Segment Open
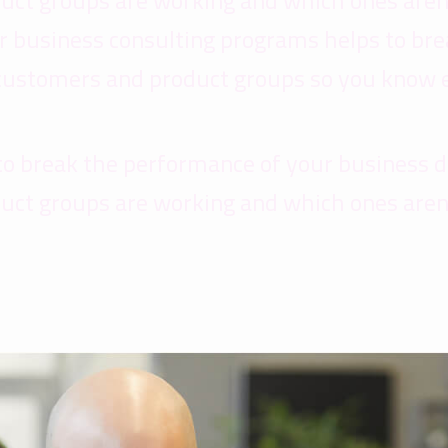
uct groups are working and which ones aren
Our business consulting programs helps to b
 customers and product groups so you know 
to break the performance of your business 
uct groups are working and which ones aren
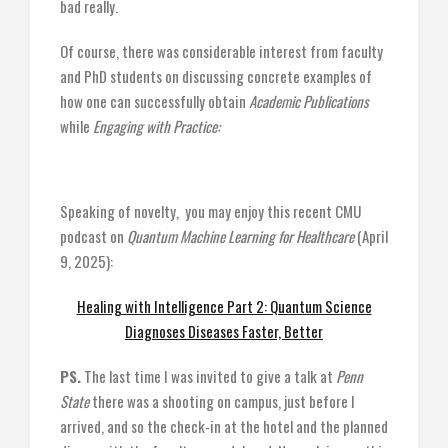
bad really.
Of course, there was considerable interest from faculty
and PhD students on discussing concrete examples of
how one can successfully obtain
Academic Publications
while
Engaging with Practice:
Speaking of novelty, you may enjoy this recent CMU
podcast on
Quantum Machine Learning for Healthcare
(April
9, 2025):
Healing with Intelligence Part 2: Quantum Science
Diagnoses Diseases Faster, Better
PS.
The last time I was invited to give a talk at
Penn
State
there was a shooting on campus, just before I
arrived, and so the check-in at the hotel and the planned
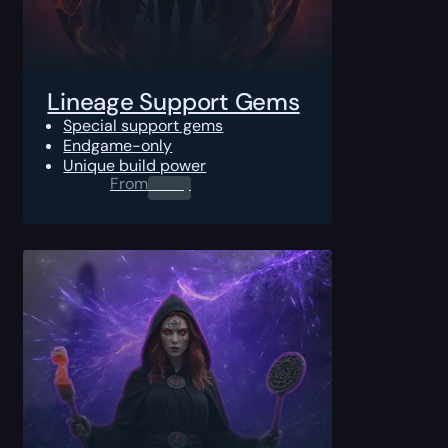
Lineage Support Gems
Special support gems
Endgame-only
Unique build power
From
0.00
$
Segment Closed
_ASSIGNMENT:_ Pull out each line of the entries that contains "Quantum".

_EXERCISE RESULT:_
Quantum Machine Learning for Healthcare
Healing with Intelligence Part 2: Quantum Science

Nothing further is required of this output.